*Entries shown*.

......

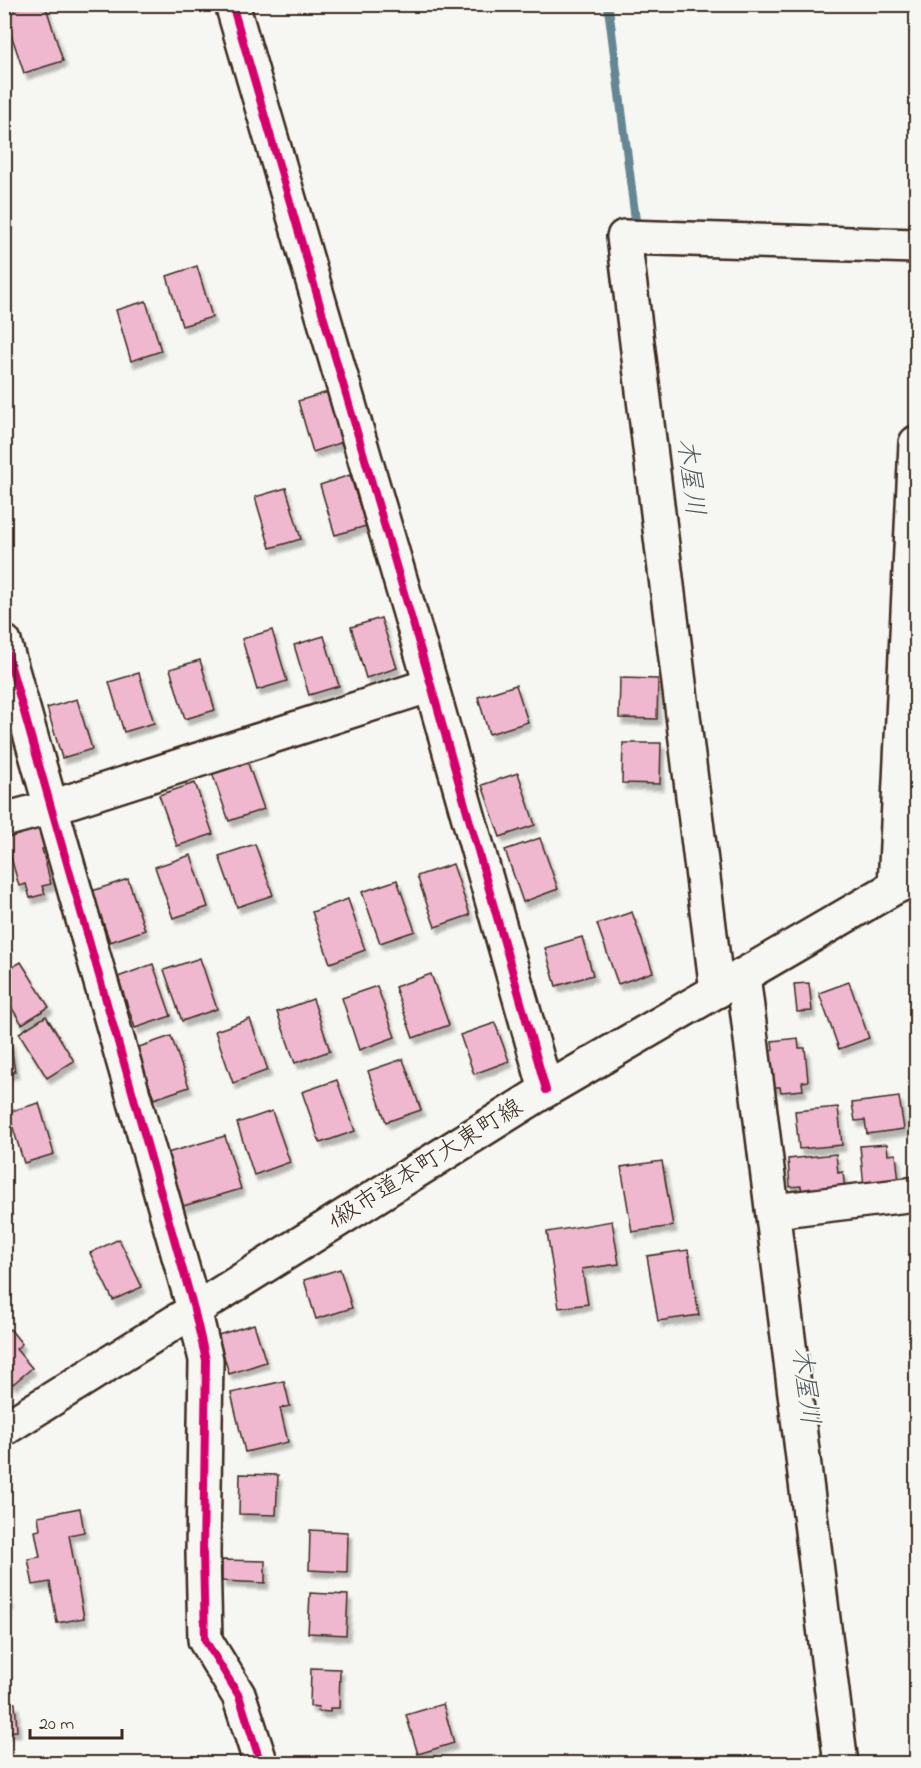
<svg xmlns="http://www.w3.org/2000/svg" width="921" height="1768" viewBox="0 0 921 1768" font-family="'Indie Flower','Klee One',sans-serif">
<defs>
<filter id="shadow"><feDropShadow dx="3.5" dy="6" stdDeviation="1.5" flood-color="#0004"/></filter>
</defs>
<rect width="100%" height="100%" fill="#f6f6f2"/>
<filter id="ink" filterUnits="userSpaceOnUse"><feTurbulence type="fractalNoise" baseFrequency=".0167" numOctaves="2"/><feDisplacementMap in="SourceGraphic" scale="12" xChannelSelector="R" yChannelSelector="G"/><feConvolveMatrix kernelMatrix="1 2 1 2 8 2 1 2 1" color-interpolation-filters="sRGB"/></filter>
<g filter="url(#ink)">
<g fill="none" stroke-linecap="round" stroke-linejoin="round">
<path stroke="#658794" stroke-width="9" d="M 608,4 L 637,232"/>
</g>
<g fill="#efb8cf" stroke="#3b2a1e" stroke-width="1.5" filter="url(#shadow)">
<path d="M 30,4 L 45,4 L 63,61 L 24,73 L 4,13 Z"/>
<path d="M 197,266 L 212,317 L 182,326 L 167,276 Z"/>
<path d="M 146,301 L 161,351 L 131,361 L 116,310 Z"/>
<path d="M 328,392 L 343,442 L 313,452 L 298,401 Z"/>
<path d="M 350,475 L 366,526 L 335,535 L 320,485 Z"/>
<path d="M 286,488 L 301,539 L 270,548 L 255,497 Z"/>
<path d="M 381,618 L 397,668 L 366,678 L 351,627 Z"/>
<path d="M 272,630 L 287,681 L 257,690 L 242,639 Z"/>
<path d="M 324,636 L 339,686 L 309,695 L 294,645 Z"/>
<path d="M 200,660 L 215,710 L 185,719 L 170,669 Z"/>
<path d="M 139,673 L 154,723 L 124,732 L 109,682 Z"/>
<path d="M 620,678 L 658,679 L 657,719 L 619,718 Z"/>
<path d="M 516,685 L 528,722 L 489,734 L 478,697 Z"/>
<path d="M 77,699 L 92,749 L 62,758 L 47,708 Z"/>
<path d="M 623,743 L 661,743 L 660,784 L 622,783 Z"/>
<path d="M 246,758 L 264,809 L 229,821 L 211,770 Z"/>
<path d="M 518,773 L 535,825 L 500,837 L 482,785 Z"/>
<path d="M 195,783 L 213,834 L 177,846 L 159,795 Z"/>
<path d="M 44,825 L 50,847 L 42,849 L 51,884 L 42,886 L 45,894 L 30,898 L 26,884 L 19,886 L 5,836 Z"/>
<path d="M 540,838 L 558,889 L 523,902 L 505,850 Z"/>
<path d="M 255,844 L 273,895 L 237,907 L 219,856 Z"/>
<path d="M 191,855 L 208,907 L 173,918 L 155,867 Z"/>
<path d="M 453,864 L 470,915 L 435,927 L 417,876 Z"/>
<path d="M 128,879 L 145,930 L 110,942 L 92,891 Z"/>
<path d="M 397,880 L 415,931 L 380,943 L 362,892 Z"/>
<path d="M 348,899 L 365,950 L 330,963 L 312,912 Z"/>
<path d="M 632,912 L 653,972 L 618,984 L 597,924 Z"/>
<path d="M 582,937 L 593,975 L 556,986 L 545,948 Z"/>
<path d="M 200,958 L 217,1009 L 182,1021 L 164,970 Z"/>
<path d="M 21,962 L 49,1007 L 22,1024 L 4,996 L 4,972 Z"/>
<path d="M 153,964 L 171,1016 L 135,1028 L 118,977 Z"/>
<path d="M 431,974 L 449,1025 L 413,1038 L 395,987 Z"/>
<path d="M 849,982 L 869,1038 L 839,1049 L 819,993 Z"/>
<path d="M 809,983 L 812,1011 L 797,1012 L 794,984 Z"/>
<path d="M 377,986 L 395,1037 L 359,1050 L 342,998 Z"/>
<path d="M 313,999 L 330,1051 L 295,1063 L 277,1012 Z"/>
<path d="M 46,1016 L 74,1061 L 47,1078 L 19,1033 Z"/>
<path d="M 250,1019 L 268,1070 L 233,1083 L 215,1031 Z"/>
<path d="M 495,1023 L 509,1061 L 474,1074 L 460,1035 Z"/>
<path d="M 171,1036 L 189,1087 L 154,1099 L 136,1048 Z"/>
<path d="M 798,1038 L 799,1048 L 805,1048 L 808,1081 L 802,1082 L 803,1090 L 781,1092 L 780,1087 L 772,1087 L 769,1050 L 773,1050 L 772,1041 Z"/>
<path d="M 10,1040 L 15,1072 L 4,1074 L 4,1041 Z"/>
<path d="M 403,1059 L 421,1110 L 386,1122 L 368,1071 Z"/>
<path d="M 337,1080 L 355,1131 L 320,1143 L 302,1092 Z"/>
<path d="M 899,1097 L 904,1129 L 867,1134 L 865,1120 L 855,1121 L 852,1103 Z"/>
<path d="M 39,1103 L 54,1154 L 24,1163 L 8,1112 Z"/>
<path d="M 838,1107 L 842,1145 L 799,1149 L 795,1111 Z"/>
<path d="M 272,1111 L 290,1162 L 254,1175 L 237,1123 Z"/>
<path d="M 225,1136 L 241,1189 L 183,1206 L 167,1153 Z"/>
<path d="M 887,1144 L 888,1155 L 896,1154 L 899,1183 L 864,1187 L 860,1146 Z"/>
<path d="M 836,1154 L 838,1173 L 843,1172 L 845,1192 L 802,1196 L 801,1186 L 790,1187 L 788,1159 Z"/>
<path d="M 662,1161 L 673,1226 L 632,1232 L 621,1167 Z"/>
<path d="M 612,1221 L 619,1264 L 582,1269 L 588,1304 L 559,1308 L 547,1232 Z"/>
<path d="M 119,1239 L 142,1287 L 113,1300 L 90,1253 Z"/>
<path d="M 688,1250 L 699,1315 L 658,1321 L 647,1256 Z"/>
<path d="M 340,1269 L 352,1308 L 316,1319 L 304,1280 Z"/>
<path d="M 254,1324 L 266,1362 L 229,1374 L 218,1335 Z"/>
<path d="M 10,1329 L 22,1344 L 16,1349 L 32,1368 L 13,1384 L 9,1379 L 4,1383 L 4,1334 Z"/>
<path d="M 284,1381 L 290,1406 L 280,1408 L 288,1442 L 245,1452 L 231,1393 Z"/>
<path d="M 240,1474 L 278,1475 L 276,1515 L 239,1514 Z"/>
<path d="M 80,1508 L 84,1532 L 69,1535 L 84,1618 L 57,1623 L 50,1582 L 33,1585 L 28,1559 L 40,1557 L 35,1531 L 40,1530 L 38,1516 Z"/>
<path d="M 310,1530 L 348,1532 L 347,1572 L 309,1570 Z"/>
<path d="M 222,1560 L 265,1561 L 265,1583 L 222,1581 Z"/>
<path d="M 4,1584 L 10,1604 L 4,1606 Z"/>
<path d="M 310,1593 L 348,1595 L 346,1635 L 308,1633 Z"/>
<path d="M 311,1668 L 340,1669 L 339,1708 L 330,1708 L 330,1712 L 318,1711 L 319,1707 L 310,1706 Z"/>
<path d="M 15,1703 L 17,1731 L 4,1732 L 4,1704 Z"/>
<path d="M 443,1704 L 454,1743 L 418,1754 L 406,1715 Z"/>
</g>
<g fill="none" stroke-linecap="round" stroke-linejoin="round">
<defs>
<g id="minor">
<path d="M 232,4 L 431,685 L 546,1090"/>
<path d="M 4,642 L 194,1309 L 206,1360 L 203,1553 L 205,1640 L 239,1696 L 261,1764"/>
<path d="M 4,820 L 52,807 L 431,685"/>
<path d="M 895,887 L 916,443"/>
<path d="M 743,975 L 841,1764"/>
<path d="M 717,991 L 624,237 L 916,246"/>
<path d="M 774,1211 L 916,1194"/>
<path d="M 4,1429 L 546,1090 L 895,887 L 916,878"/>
</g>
</defs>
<use href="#minor" stroke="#3b2a1e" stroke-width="38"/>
<use href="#minor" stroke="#f6f6f2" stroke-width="33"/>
<defs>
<g id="cycleway">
<path d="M 232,4 L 431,685 L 546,1090"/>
<path d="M 4,642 L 194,1309 L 206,1360 L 203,1553 L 205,1640 L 239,1696 L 261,1764"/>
</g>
</defs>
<use href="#cycleway" stroke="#f6f6f2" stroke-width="11"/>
<use href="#cycleway" stroke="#d6006c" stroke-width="8"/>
</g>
</g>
<g text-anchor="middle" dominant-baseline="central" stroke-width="4.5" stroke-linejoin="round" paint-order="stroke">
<g font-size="24" fill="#3b2a1e" stroke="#f6f6f2">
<text transform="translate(426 1165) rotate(-32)">1級市道本町大東町線</text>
</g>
<g font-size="26" font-style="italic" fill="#505859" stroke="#f6f6f2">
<text transform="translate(689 477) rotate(83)">木屋川</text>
<text transform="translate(804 1386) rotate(83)">木屋川</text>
</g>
</g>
<rect width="921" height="1768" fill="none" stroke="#f6f6f2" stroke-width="24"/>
<rect x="12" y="12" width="897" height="1744" fill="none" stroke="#3b2a1e" stroke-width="2" filter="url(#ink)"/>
<path d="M30 1729v9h92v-9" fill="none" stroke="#3b2a1e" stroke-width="3"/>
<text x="39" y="1729" font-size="18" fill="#3b2a1e" stroke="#f6f6f2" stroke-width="4.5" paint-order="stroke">20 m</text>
</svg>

......

Within the material, how many lines hold the string "color"? Give the number by itself.

2